■ Dataset entries:

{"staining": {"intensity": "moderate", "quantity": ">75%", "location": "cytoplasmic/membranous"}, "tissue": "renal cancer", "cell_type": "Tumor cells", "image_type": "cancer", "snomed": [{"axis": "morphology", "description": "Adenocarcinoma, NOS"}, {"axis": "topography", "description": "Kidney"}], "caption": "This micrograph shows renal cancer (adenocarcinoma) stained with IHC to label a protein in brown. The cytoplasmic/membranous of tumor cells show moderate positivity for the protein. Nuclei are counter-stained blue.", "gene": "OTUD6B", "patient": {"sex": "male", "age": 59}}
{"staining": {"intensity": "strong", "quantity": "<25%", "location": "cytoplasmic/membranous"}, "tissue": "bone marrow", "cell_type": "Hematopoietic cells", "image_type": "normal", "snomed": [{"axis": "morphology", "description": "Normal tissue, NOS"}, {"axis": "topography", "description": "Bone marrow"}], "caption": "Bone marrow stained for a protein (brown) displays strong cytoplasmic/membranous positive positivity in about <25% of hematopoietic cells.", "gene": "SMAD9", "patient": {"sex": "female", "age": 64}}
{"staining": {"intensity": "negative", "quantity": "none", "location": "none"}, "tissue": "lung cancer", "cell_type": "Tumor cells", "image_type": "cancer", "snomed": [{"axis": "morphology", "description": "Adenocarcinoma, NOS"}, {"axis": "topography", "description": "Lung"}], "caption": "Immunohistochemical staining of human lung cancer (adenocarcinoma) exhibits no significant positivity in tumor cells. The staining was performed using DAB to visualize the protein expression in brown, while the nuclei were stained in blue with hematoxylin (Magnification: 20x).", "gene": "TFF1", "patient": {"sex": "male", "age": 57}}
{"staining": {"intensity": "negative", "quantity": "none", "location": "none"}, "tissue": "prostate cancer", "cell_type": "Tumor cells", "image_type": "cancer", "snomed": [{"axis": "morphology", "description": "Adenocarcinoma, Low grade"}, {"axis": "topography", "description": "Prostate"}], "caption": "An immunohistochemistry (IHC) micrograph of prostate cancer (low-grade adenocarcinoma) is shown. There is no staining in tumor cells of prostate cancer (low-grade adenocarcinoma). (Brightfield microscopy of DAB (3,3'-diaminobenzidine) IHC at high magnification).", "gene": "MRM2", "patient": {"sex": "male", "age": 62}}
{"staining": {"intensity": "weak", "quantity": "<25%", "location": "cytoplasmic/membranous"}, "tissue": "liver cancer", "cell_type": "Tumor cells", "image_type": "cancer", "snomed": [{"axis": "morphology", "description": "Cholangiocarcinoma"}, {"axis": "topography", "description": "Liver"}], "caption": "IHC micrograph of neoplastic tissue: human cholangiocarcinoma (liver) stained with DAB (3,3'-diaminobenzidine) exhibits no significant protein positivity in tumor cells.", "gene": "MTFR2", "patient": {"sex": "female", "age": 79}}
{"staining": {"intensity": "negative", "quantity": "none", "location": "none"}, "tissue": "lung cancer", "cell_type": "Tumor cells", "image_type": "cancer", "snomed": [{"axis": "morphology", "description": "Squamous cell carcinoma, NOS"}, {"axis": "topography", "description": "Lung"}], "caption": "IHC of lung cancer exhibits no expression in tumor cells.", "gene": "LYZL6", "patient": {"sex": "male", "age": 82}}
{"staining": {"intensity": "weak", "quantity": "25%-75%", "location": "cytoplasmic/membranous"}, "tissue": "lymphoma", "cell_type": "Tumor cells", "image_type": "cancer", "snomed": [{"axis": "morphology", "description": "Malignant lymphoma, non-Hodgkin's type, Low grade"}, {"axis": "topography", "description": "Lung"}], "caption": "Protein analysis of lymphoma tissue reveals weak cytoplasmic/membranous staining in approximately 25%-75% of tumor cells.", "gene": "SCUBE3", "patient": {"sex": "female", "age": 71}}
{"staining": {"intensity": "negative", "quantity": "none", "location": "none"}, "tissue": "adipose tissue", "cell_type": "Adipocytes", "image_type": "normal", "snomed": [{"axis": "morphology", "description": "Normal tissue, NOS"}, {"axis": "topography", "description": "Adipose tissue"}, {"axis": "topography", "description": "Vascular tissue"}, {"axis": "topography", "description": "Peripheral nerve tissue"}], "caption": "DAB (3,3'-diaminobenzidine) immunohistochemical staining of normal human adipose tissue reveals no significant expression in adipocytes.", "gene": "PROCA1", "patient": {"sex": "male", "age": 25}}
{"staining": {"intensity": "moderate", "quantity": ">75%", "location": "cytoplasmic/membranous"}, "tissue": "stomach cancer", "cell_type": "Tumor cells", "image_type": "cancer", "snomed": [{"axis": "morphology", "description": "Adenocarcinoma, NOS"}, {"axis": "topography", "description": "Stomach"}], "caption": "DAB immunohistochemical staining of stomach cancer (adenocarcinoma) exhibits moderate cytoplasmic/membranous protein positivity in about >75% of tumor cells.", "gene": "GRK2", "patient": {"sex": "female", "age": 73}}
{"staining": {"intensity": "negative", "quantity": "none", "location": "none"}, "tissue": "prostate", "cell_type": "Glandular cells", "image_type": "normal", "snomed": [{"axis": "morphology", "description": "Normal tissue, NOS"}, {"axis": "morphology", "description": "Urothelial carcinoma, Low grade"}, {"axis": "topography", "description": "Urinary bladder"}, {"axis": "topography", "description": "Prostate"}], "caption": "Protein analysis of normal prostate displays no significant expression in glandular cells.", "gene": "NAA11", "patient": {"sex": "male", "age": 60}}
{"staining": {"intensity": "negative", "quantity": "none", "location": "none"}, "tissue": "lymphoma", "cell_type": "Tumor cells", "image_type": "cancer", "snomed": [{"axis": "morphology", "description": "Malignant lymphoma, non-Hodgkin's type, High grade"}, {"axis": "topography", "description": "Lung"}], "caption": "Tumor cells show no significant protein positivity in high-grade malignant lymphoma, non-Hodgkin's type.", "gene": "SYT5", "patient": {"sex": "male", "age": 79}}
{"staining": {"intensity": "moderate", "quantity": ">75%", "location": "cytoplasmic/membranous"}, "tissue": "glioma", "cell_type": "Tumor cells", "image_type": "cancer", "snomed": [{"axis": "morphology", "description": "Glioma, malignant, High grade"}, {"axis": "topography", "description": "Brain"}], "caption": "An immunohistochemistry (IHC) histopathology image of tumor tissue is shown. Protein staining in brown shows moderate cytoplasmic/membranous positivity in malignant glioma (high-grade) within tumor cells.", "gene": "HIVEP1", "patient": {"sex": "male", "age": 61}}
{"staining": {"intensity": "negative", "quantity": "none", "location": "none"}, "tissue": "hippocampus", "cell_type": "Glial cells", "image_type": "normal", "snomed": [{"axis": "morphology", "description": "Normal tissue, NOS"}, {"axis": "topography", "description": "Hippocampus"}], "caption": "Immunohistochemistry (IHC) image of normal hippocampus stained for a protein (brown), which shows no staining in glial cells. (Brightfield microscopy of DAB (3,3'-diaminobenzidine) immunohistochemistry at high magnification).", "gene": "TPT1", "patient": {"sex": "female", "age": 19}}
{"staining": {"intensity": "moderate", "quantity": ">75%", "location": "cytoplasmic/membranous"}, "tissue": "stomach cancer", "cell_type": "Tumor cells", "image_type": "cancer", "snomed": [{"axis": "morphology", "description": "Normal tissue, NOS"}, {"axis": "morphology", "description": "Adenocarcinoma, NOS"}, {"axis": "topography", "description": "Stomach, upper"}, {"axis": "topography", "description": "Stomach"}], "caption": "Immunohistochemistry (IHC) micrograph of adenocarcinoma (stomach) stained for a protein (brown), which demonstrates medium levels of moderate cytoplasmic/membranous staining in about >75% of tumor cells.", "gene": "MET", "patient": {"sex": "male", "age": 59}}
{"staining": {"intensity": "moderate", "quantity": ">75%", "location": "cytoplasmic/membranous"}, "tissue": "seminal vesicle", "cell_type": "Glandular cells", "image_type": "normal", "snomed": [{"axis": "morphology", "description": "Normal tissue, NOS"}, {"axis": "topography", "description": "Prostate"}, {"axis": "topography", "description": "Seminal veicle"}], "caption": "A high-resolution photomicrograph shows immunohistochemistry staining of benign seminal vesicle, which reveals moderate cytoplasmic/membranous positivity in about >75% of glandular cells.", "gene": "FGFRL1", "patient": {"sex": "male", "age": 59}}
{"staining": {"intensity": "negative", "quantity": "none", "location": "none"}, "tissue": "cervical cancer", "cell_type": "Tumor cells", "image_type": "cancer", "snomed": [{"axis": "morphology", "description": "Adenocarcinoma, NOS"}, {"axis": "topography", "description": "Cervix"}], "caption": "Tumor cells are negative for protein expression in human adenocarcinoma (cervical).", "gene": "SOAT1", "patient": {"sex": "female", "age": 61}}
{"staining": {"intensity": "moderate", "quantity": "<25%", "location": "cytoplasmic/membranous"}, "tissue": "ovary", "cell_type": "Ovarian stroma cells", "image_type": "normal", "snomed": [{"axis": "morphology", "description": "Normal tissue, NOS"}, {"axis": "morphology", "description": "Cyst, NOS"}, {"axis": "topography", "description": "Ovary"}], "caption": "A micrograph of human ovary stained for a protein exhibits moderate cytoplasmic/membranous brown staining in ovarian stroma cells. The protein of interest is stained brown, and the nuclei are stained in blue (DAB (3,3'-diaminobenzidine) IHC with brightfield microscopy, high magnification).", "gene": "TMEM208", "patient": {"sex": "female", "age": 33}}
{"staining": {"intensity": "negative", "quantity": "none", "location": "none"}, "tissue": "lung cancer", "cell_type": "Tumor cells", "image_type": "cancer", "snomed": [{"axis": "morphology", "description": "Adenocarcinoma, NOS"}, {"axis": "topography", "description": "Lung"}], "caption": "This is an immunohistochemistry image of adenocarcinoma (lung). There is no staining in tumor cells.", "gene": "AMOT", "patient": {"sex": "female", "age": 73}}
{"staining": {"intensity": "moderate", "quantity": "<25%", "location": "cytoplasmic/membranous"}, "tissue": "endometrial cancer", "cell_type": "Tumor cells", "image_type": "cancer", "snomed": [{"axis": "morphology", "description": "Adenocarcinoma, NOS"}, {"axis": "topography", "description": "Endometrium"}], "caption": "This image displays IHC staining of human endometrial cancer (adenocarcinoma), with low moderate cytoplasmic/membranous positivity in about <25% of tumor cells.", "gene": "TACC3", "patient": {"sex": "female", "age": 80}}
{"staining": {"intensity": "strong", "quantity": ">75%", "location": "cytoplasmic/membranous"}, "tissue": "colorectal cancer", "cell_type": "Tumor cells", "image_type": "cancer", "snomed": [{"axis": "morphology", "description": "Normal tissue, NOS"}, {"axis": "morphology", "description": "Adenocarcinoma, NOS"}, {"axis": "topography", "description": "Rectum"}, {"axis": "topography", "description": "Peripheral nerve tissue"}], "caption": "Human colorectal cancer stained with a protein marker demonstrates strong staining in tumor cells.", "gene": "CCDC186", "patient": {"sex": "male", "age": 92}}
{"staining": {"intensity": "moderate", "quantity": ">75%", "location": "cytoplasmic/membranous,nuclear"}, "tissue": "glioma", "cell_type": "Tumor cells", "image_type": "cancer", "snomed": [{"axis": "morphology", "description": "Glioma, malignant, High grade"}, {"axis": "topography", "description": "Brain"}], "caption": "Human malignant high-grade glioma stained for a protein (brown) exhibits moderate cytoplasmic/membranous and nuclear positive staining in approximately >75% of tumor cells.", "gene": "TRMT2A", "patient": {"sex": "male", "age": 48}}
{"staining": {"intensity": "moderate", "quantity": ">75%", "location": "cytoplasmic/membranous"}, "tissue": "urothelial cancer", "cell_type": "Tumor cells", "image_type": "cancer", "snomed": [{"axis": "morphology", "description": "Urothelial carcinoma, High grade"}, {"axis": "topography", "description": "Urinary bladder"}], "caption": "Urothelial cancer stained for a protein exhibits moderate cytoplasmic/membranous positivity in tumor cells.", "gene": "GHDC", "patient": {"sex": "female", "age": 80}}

■ Work task:
Retype only the lines above between the line with "micrograph of neoplastic" and the line with "(3,3'-diaminobenzidine) immunohistochemical staining", counting those two lines as well, and keep every character as it is.

■ Reply to the exercise:
{"staining": {"intensity": "weak", "quantity": "<25%", "location": "cytoplasmic/membranous"}, "tissue": "liver cancer", "cell_type": "Tumor cells", "image_type": "cancer", "snomed": [{"axis": "morphology", "description": "Cholangiocarcinoma"}, {"axis": "topography", "description": "Liver"}], "caption": "IHC micrograph of neoplastic tissue: human cholangiocarcinoma (liver) stained with DAB (3,3'-diaminobenzidine) exhibits no significant protein positivity in tumor cells.", "gene": "MTFR2", "patient": {"sex": "female", "age": 79}}
{"staining": {"intensity": "negative", "quantity": "none", "location": "none"}, "tissue": "lung cancer", "cell_type": "Tumor cells", "image_type": "cancer", "snomed": [{"axis": "morphology", "description": "Squamous cell carcinoma, NOS"}, {"axis": "topography", "description": "Lung"}], "caption": "IHC of lung cancer exhibits no expression in tumor cells.", "gene": "LYZL6", "patient": {"sex": "male", "age": 82}}
{"staining": {"intensity": "weak", "quantity": "25%-75%", "location": "cytoplasmic/membranous"}, "tissue": "lymphoma", "cell_type": "Tumor cells", "image_type": "cancer", "snomed": [{"axis": "morphology", "description": "Malignant lymphoma, non-Hodgkin's type, Low grade"}, {"axis": "topography", "description": "Lung"}], "caption": "Protein analysis of lymphoma tissue reveals weak cytoplasmic/membranous staining in approximately 25%-75% of tumor cells.", "gene": "SCUBE3", "patient": {"sex": "female", "age": 71}}
{"staining": {"intensity": "negative", "quantity": "none", "location": "none"}, "tissue": "adipose tissue", "cell_type": "Adipocytes", "image_type": "normal", "snomed": [{"axis": "morphology", "description": "Normal tissue, NOS"}, {"axis": "topography", "description": "Adipose tissue"}, {"axis": "topography", "description": "Vascular tissue"}, {"axis": "topography", "description": "Peripheral nerve tissue"}], "caption": "DAB (3,3'-diaminobenzidine) immunohistochemical staining of normal human adipose tissue reveals no significant expression in adipocytes.", "gene": "PROCA1", "patient": {"sex": "male", "age": 25}}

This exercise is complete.